(Plain-text document sources)
"""
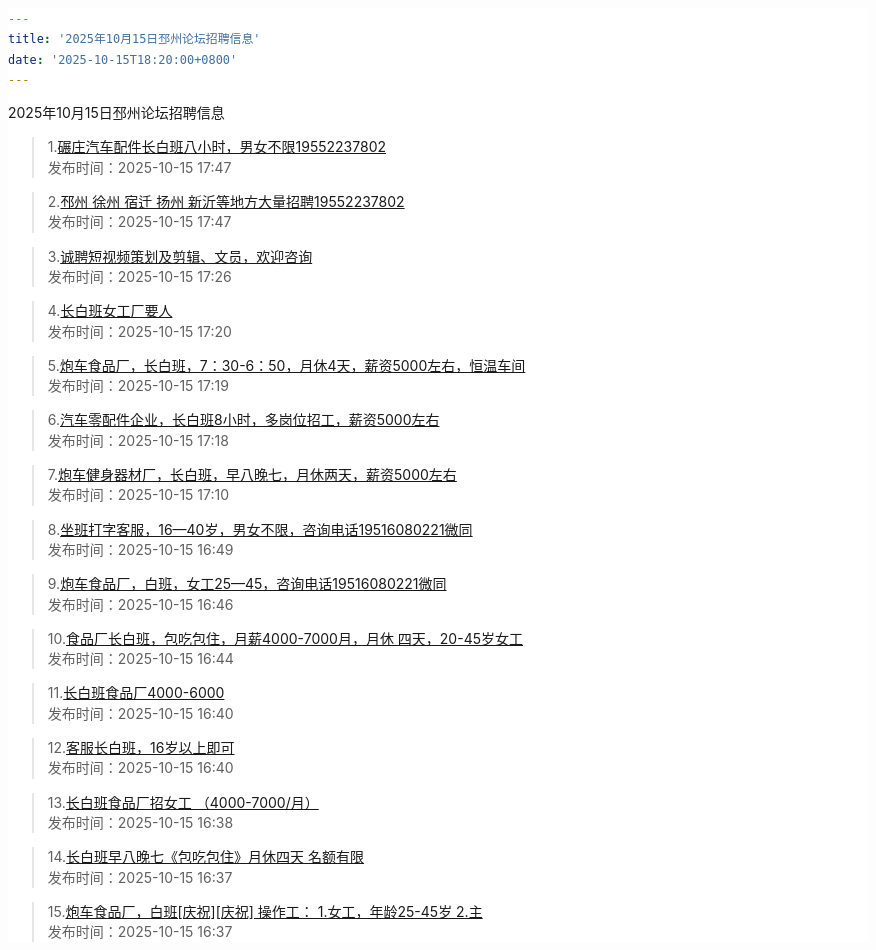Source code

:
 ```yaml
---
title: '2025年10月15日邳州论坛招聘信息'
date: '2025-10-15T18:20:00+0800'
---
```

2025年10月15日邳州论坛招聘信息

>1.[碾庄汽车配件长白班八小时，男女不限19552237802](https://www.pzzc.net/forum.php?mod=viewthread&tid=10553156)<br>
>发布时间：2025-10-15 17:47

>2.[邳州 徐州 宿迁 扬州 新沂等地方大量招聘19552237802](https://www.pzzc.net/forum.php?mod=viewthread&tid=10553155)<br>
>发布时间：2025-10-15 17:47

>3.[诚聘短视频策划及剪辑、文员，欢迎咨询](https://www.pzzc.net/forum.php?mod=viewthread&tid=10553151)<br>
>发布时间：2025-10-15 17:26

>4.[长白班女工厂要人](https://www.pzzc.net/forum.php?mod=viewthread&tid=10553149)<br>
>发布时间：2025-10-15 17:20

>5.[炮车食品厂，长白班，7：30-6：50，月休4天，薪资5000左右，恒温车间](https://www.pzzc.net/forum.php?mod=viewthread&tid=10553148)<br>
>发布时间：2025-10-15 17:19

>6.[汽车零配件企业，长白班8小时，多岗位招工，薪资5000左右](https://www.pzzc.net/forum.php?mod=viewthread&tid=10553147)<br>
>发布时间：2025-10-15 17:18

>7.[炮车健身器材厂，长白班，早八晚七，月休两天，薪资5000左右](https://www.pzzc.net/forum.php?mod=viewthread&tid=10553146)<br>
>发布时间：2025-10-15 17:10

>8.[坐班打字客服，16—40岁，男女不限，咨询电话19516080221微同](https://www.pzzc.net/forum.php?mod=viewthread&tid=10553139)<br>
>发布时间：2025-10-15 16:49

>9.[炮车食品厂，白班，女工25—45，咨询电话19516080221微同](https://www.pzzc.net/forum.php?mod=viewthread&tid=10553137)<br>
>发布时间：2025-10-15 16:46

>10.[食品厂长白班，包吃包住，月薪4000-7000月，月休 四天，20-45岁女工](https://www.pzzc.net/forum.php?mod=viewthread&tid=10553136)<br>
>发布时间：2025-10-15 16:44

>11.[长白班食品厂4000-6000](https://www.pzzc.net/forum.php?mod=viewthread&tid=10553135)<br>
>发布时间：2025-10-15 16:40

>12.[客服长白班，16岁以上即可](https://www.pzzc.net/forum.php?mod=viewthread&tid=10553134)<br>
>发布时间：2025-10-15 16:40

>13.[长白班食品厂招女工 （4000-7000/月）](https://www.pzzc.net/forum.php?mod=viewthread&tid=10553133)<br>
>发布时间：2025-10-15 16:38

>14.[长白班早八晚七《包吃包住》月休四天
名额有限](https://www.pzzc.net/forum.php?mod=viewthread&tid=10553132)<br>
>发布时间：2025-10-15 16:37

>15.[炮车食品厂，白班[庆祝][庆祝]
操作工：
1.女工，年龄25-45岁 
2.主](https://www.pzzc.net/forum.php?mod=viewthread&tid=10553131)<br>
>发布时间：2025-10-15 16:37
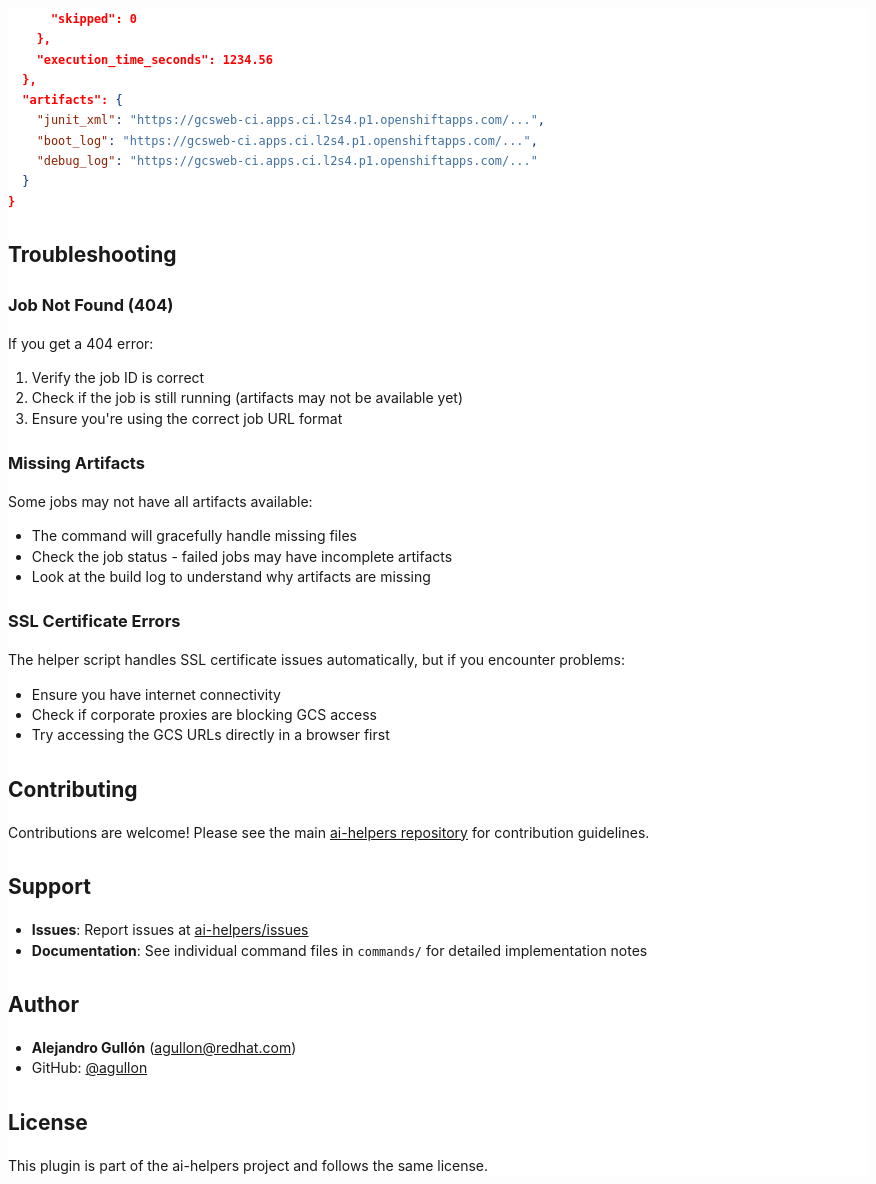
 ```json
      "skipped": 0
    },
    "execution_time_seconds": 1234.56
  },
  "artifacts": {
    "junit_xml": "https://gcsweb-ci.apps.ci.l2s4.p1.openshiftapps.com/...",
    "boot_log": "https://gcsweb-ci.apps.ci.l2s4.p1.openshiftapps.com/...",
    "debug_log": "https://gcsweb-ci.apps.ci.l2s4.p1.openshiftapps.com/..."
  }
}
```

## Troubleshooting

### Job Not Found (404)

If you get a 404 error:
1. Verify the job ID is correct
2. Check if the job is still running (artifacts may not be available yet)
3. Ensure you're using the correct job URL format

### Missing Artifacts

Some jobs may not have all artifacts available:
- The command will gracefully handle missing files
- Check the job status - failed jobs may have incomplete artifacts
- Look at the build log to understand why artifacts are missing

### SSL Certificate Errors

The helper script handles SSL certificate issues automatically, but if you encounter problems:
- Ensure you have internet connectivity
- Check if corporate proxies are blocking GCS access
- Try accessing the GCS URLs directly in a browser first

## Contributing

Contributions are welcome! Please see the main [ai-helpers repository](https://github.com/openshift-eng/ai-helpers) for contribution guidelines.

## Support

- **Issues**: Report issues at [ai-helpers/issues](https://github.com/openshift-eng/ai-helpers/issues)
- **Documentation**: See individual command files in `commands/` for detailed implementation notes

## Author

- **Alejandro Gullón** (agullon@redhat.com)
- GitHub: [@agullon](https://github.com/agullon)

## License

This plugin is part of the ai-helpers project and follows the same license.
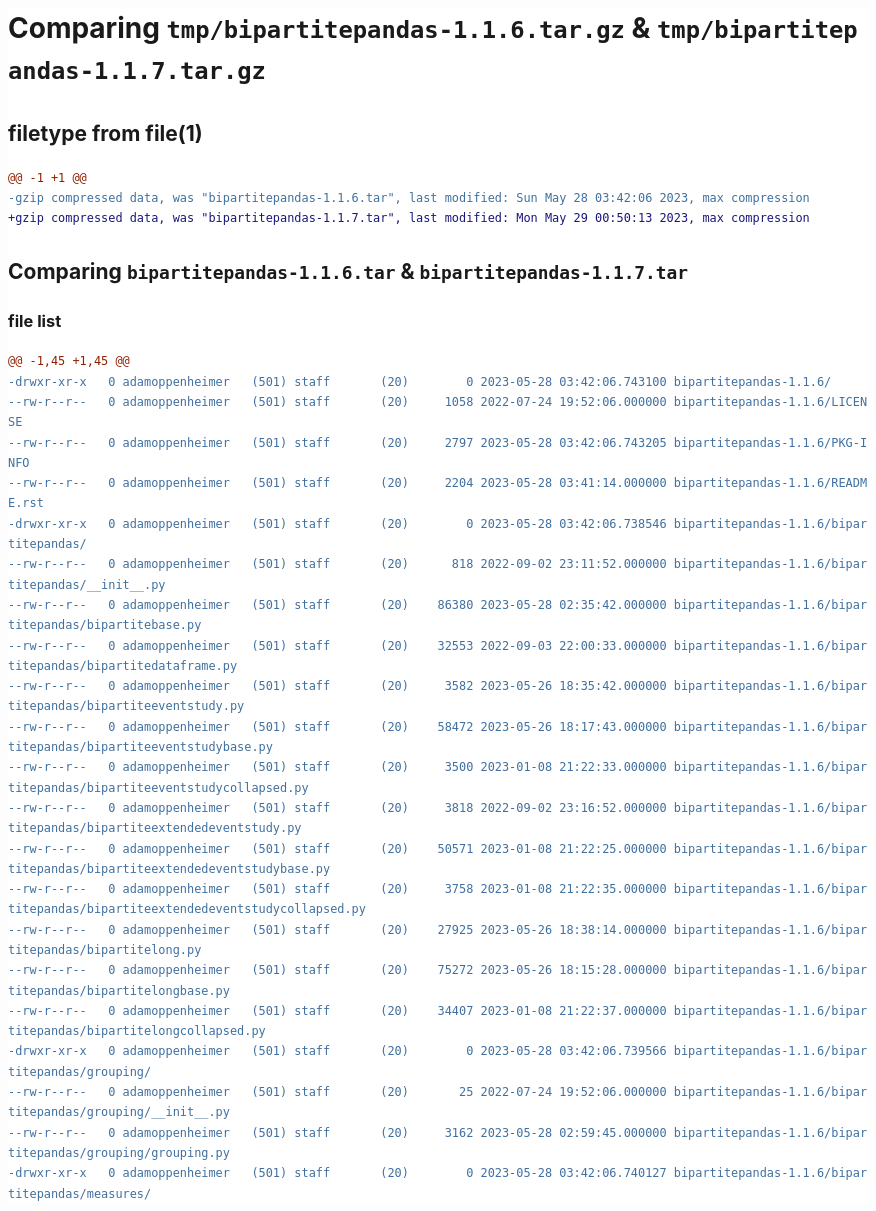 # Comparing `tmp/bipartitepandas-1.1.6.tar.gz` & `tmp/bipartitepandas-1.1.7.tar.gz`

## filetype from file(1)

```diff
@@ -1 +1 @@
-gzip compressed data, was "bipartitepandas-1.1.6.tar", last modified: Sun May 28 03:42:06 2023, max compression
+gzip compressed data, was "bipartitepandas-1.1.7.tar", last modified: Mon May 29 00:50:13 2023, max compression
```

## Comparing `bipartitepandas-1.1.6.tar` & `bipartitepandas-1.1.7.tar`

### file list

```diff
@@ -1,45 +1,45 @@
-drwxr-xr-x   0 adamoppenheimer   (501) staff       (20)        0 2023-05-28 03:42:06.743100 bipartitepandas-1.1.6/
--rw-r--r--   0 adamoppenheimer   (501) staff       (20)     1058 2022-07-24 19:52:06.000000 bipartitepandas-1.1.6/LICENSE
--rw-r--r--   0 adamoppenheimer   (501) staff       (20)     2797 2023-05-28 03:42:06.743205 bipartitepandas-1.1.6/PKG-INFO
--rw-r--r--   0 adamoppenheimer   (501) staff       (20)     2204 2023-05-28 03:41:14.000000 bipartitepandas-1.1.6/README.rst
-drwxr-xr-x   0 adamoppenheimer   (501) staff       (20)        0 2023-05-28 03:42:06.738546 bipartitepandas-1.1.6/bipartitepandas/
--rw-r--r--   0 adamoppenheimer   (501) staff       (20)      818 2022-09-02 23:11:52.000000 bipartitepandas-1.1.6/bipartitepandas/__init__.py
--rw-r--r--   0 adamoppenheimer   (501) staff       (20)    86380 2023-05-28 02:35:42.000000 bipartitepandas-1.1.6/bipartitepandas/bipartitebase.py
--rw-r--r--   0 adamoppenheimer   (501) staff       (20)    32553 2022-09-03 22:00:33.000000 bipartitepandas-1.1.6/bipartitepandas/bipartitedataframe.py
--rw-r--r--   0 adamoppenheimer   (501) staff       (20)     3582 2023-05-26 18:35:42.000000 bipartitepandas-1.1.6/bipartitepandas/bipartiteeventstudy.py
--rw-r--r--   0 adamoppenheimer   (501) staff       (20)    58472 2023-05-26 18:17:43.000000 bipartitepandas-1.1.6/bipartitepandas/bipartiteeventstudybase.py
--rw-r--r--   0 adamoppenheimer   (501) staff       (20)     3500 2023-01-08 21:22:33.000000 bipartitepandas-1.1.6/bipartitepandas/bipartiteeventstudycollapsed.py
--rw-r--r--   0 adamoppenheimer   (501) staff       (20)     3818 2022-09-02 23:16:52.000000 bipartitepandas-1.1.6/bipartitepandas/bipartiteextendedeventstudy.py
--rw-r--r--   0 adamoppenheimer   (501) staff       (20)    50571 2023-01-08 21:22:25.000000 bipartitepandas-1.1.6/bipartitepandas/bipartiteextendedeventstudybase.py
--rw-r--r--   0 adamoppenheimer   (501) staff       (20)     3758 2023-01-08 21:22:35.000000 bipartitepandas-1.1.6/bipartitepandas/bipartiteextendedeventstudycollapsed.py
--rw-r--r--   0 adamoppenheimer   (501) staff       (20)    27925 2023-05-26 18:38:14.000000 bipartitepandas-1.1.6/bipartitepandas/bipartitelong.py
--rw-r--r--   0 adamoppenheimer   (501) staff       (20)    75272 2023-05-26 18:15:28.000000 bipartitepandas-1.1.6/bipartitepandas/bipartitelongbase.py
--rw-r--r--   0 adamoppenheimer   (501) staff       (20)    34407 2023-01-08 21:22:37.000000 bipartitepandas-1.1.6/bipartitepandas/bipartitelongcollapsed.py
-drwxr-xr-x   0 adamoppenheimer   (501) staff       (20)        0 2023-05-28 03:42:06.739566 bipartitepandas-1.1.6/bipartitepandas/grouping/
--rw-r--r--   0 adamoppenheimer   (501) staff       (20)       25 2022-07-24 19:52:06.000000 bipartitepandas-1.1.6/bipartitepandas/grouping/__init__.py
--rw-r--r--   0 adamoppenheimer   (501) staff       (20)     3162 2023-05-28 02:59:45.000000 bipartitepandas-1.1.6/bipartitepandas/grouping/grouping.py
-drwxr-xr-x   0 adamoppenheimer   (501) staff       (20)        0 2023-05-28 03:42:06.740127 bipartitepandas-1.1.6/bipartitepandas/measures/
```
"""
### THE PROBLEM:
Scan the preceding records for lines with the word "command". Say how many there are and nothing else.

### TASK RESPONSE:
2